REQUIREMENTS
1 - In the talk on agnosticism, where was the speaker's maternal grandfather once dean of the divinity school?
2 - Repeat the part of the agnosticism talk that opens with the words containing "And my grandfather" and closes with "in the 60’s.", with every word unchanged.

ARTICLE
Before getting into the meat of the discussion, I thought I’d give you a little bit more background on myself.

I am going to be discussing agnosticism today, but I thought it might be interesting for you to know that I was raised in a family that did attend church somewhat regularly when I was younger. I was baptized at a very early age.

But I was lucky enough to grow up with very open-minded, fairly liberal parents. We actually stopped going to church regularly at one point when I was younger – my father tells me this story, I don’t actually remember it – apparently after Sunday school one day, my brother and I were telling my dad what we had just learned, and apparently we were explaining to my father all the different ways one might go to Hell.  This upset him a bit, and he decided  that we probably shouldn’t go to church regularly anymore.

My father is someone who probably considers himself to be very spiritual, but not religious. He meditates every day and reads a lot of spiritual books. And my mom would probably consider herself to be somewhere between spiritual and agnostic.

However, there is a very religious tradition in my family. My grandmother on my mom’s side was a pretty devout Christian, and was very active in the First Methodist church here in town, though she was also of the very liberal/progressive sort.

And my grandfather on my mother’s side was actually the dean of the divinity school at Vanderbilt at one time, and wrote several published books on theology and theological ethics, though he was a liberal, and was even involved in the civil rights movement in Nashville back in the 60’s.

I personally rejected religious dogma at a very early age. The concept of what I like to call the Santa Claus version of god, the single creator being in the sky who watches everything you do and judges you, this was something I found very silly around the time I was 12 years old.

But I spent three years at FSU a few years back, and in those first years of college I had what many might call several spiritual experiences. I prefer to characterize them as psycho-neuro-somatic experiences, basically meaning that I have no working model for explaining exactly what took place, but cannot deny that something of a bizarre and psychological nature did occur.

DATA SUPPLIED

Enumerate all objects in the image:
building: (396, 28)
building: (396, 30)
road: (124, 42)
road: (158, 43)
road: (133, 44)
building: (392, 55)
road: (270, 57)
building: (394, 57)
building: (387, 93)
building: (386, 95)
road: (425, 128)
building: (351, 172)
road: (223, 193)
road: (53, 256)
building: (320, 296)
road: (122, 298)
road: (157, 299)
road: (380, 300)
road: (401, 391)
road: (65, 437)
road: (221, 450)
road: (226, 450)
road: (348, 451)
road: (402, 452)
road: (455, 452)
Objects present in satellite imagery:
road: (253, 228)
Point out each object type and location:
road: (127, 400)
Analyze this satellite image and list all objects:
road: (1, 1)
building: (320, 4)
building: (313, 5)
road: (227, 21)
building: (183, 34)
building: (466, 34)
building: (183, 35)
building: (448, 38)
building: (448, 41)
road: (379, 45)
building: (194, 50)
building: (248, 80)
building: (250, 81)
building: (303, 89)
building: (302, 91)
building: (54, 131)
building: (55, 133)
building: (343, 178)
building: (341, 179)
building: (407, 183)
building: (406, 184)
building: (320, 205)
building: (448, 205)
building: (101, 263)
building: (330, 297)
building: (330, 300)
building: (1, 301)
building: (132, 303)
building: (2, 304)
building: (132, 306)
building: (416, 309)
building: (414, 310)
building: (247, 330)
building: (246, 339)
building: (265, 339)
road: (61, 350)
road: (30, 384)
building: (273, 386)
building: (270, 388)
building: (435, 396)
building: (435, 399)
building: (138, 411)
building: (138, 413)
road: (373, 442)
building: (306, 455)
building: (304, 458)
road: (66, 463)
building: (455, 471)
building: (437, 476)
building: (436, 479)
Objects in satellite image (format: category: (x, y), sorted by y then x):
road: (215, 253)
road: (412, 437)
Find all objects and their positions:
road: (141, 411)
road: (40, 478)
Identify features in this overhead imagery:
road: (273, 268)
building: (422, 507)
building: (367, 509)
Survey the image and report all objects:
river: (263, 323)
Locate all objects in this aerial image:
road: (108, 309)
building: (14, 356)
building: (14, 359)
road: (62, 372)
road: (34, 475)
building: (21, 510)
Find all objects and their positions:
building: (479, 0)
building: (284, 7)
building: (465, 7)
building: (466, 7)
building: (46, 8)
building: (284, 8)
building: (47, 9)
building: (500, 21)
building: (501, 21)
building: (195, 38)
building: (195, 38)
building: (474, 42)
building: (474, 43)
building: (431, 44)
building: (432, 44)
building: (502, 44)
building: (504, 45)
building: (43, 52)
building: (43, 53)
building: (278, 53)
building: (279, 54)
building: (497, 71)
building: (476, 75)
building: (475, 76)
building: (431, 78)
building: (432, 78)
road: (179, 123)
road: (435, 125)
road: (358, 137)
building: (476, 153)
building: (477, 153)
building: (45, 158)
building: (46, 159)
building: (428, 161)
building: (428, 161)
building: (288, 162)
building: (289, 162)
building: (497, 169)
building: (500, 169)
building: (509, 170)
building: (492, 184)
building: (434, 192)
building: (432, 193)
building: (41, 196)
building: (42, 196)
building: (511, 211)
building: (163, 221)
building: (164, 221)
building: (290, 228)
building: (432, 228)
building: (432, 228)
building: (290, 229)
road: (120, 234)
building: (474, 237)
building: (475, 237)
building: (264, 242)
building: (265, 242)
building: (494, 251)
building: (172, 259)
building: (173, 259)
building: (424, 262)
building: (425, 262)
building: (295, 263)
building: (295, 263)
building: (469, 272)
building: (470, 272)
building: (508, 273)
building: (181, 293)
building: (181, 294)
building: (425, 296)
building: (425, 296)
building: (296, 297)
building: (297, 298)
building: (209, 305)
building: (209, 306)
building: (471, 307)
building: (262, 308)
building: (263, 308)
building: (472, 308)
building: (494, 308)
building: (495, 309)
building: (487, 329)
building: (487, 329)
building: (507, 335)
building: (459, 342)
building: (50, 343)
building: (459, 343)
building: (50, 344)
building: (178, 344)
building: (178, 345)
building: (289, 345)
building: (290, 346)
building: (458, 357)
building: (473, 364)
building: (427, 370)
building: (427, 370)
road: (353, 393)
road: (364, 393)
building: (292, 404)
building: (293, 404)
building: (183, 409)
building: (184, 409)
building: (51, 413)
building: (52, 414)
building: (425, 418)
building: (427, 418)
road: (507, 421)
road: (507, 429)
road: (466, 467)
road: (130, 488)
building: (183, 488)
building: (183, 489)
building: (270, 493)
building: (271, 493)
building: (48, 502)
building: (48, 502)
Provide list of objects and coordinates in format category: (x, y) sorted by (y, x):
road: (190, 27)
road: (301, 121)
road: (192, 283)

FINAL RESULTS
1 - Vanderbilt

2 -
And my grandfather on my mother’s side was actually the dean of the divinity school at Vanderbilt at one time, and wrote several published books on theology and theological ethics, though he was a liberal, and was even involved in the civil rights movement in Nashville back in the 60’s.